Mon travail a notamment consisté à :

  • décider de remplacer le guide PDF par une architecture docs-as-code
  • créer un nouveau dépôt modulaire
  • définir la taxonomie et les conventions de rédaction
  • concevoir les métadonnées et identifiants canoniques
  • rédiger et restructurer les contenus
  • intégrer les références CSV, API et OpenAPI
  • concevoir le pipeline d’export du HTML rendu
  • mettre au point la synchronisation en deux passes
  • résoudre la réécriture des liens internes
  • concevoir le traitement multiformat de Mermaid
  • préparer le contenu à la recherche conversationnelle et aux agents IA
  • organiser la publication et la validation par CI/CD

J’ai utilisé les assistants IA comme accélérateurs d’implémentation, notamment pour produire et faire évoluer les scripts, tout en conservant la responsabilité de l’architecture, des règles métier, des tests et des décisions de conception.
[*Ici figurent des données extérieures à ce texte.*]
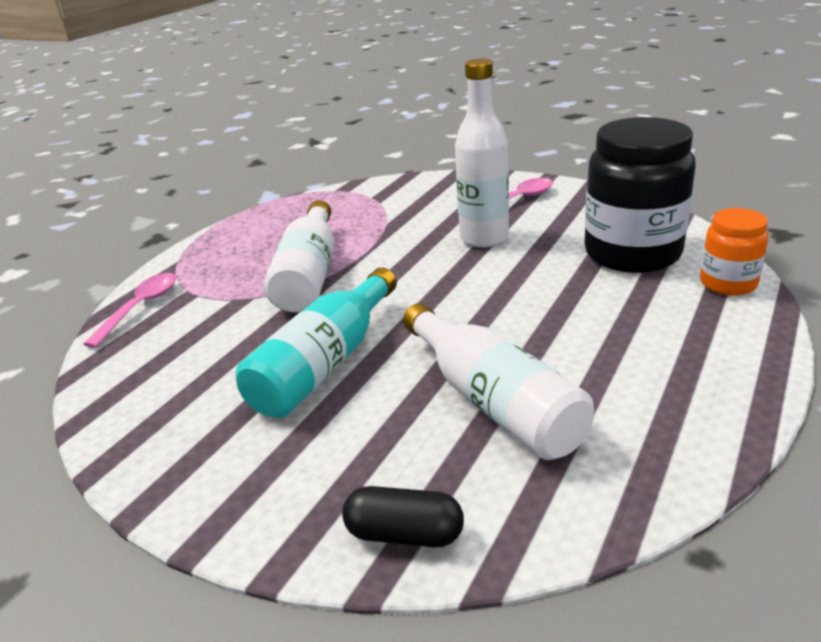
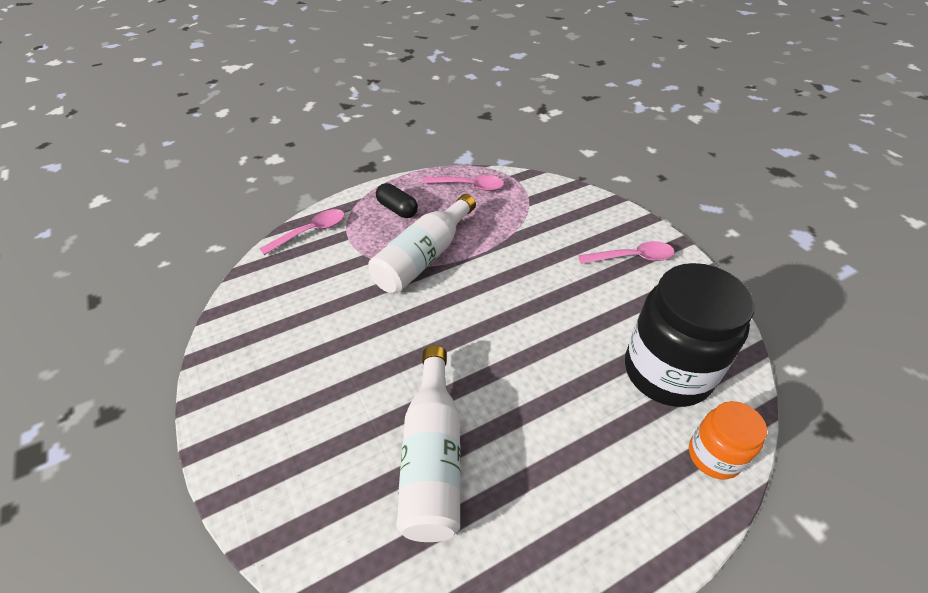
camera: 30 degrees right, 15 degrees up
(299, 211) = (469, 186): none -> pink spoon
(326, 363) = (367, 350): turquoise bottle -> none
(404, 533) = (292, 527): black capsule -> black capsule (397, 209)
(484, 238) = (568, 287): white bottle -> none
Ce que le projet a déjà changé

Sans prétendre mesurer encore son effet sur le support ou l’adoption produit, le changement structurel est tangible :

  • un PDF monolithique a laissé place à environ 118 sources modulaires
  • la connaissance peut être corrigée et versionnée de manière ciblée
  • les contenus communs peuvent être réutilisés
  • les parcours UI, CSV et API peuvent coexister sans être confondus
  • les liens restent stables entre plusieurs canaux de publication
  • les diagrammes sont maintenables comme du code
  • une même source peut servir à la lecture humaine et à la récupération par l’IA
  • le système peut évoluer sans imposer une réécriture complète

La documentation n’est plus un livrable produit après coup. Elle devient une infrastructure de connaissance liée au fonctionnement du produit.


Prochaines étapes

Les prochaines évolutions concernent notamment :

  • étendre progressivement l’export à d’autres familles de contenus
  • formaliser l’onboarding des contributeurs et des administrateurs
  • renforcer les contrôles automatiques de qualité
  • mieux observer les usages et les recherches sans réponse
  • exploiter davantage le graphe documentaire
  • fournir aux agents IA un contexte plus précis et plus explicable
  • rapprocher encore documentation, support, formation et outils développeur

L’objectif reste le même : produire une connaissance maintenable par les équipes, compréhensible par les utilisateurs et exploitable par les machines.